For the Saudis, the potential benefits of this alliance are obvious. Less than two weeks after the Foreign Ministry cable, Israeli Defense Forces Cheif of Staff Gadi Eiseknot gave an interview to London-based Saudi owned newspaper Elaph in which he said that Israel is “ready to exchange experiences with moderate Arab countries and to exchange intelligence to confront Iran.” Thus, the Saudis get access to Israeli intelligence capabilities and military expertise, both of which are far superior to their own.
For Israel, the gains are less clear. Some Israeli commentators have portrayed the growing ties with Saudi Arabia as a moral victory for Israel and the region, a sign that Arab-Israeli relations may finally be changing for the better. The hope is that by working together, Israel and Saudi Arabia may finally be able to stop Iran’s quest for regional hegemony and in the process succeed in remaking the Middle East into a stable, peaceful, and prosperous region.
This is, of course, incredibly naive. There’s absolutely no reason to believe that either country is pursuing ties with the other in search of some better understanding about the region, nor is there any indication that their cooperation reflects a broader societal shift in Israeli-Arab relations.
Yet even from a practical standpoint, this alliance doesn’t make much sense. The idea that the fabled Mossad would either need or want Saudi intelligence’s help is prima facie ridiculous. Likewise, both nations already enjoy direct and near-unlimited access to American weaponry. Neither needs the other’s help to improve its relationship or expand its line of credit with the Trump administration.
The only possible place where Saudi help to Israel is even remotely plausible is in Palestine. This past week at the Saban Forum at the Brookings Institute in Washington, DC, presidential advisor/Trump son-in-law Jared Kushner elaborated on this possibility while discussing the prospects for Israeli-Palestinian peace. “The Saudis care a lot about the Palestinian people,” Kushner said, “They believe the Palestinian people need to have hope and opportunity, and this has been a big priority for the king and the crown prince — finding a solution to this problem.”
What that “solution” might look like was revealed in a December 3 New York Times article that reported that Palestinian Authority President Mahmoud Abbas is being pressured by Saudi Arabia to accept what is being called the most Israel-friendly peace plan ever put forward. Under this arrangement, Palestinians would get a state in name but little else. The plan would give the Palestinians a non-contiguous territory in the West Bank, do nothing to reduce the majority of illegal Israeli settlements in the occupied territories, grant no access to East Jerusalem as a potential capital, and offer nothing on the right of return. In short, it is an Israeli dream proposal.

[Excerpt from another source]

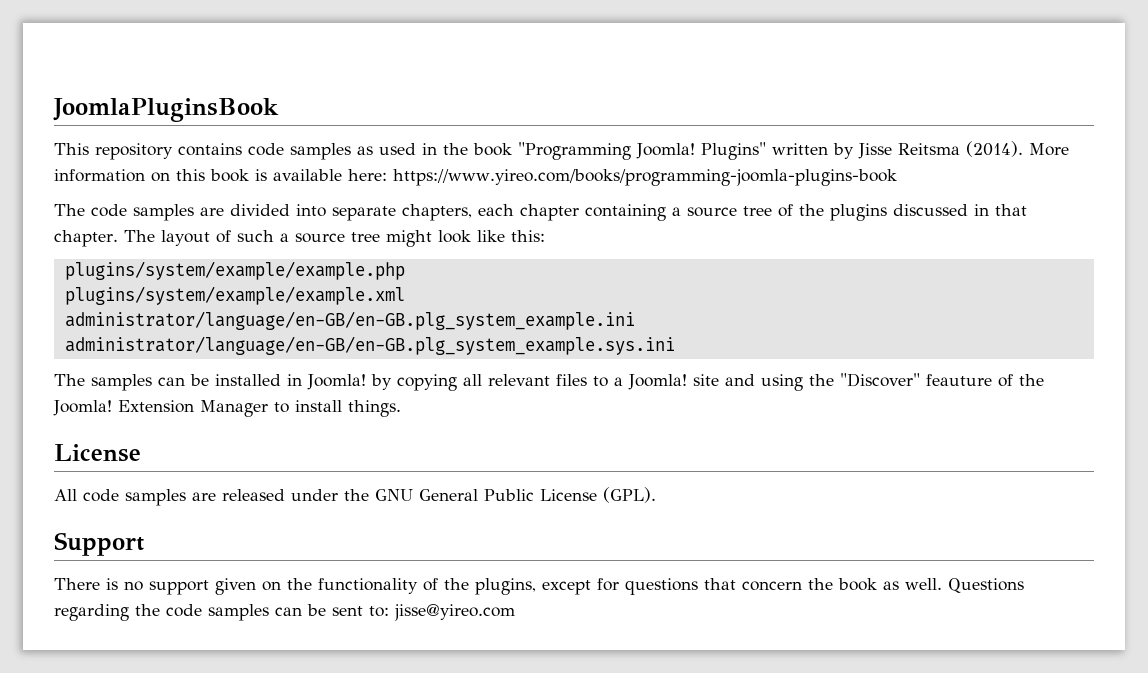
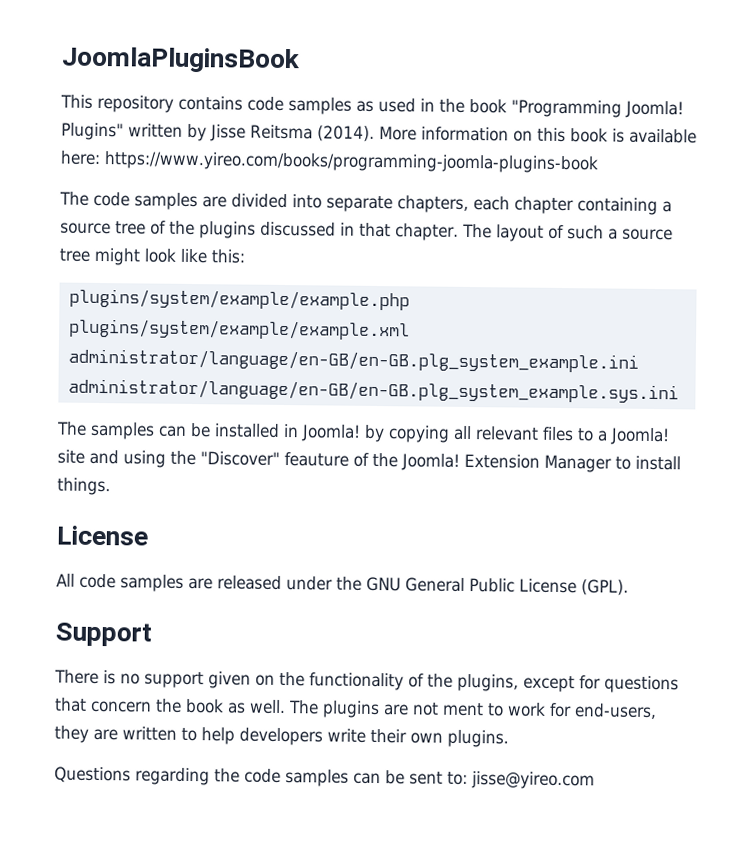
(942, 584) none -> [288,700,657,720] [54,725,509,748] The plugins are not ment to work for end-users, they are written to help developers write their own plugins. //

Less than two weeks after Kushner visited Riyadh, Abbas was summoned to the Saudi capital and was allegedly told he would either need to accept the proposal or face resignation. That none of the participants in selling this idea to Abbas seem aware of the inherent stupidity and impossibility of such a one-sided proposal tells you everything you need to know about the level of knowledge at play here. Abbas would literally be signing his own death warrant were he ever to accept such a proposal.
Realistically, the Israeli-Saudi alliance is built entirely on the premise of confrontation with Iran, but neither the Israelis nor the Saudis find themselves in a strategically favorable position at the moment to take action against the Iranians. Saudi Arabia is already engaged in several costly proxy wars with Iran in Yemen and Syria and the Saudis appear to be losing the upper hand in both. But while the Saudis need all the help they can get, the Israelis seem reluctant to risk their soldiers’ lives by getting more deeply involved in the conflict just to protect Saudi interests. Gen. Eisenkot said as much in his interview with the Saudi paper when he explicitly ruled out the possibility of Israel going to war again with Hezbollah in Lebanon.
Still, this is a military alliance, not a diplomatic one, and military alliances are built on military officials discussing military solutions to military problems. With both Israeli and Saudi hands firmly gripping the hammer, how long will they be able to resist trying to strike the Iranian nail?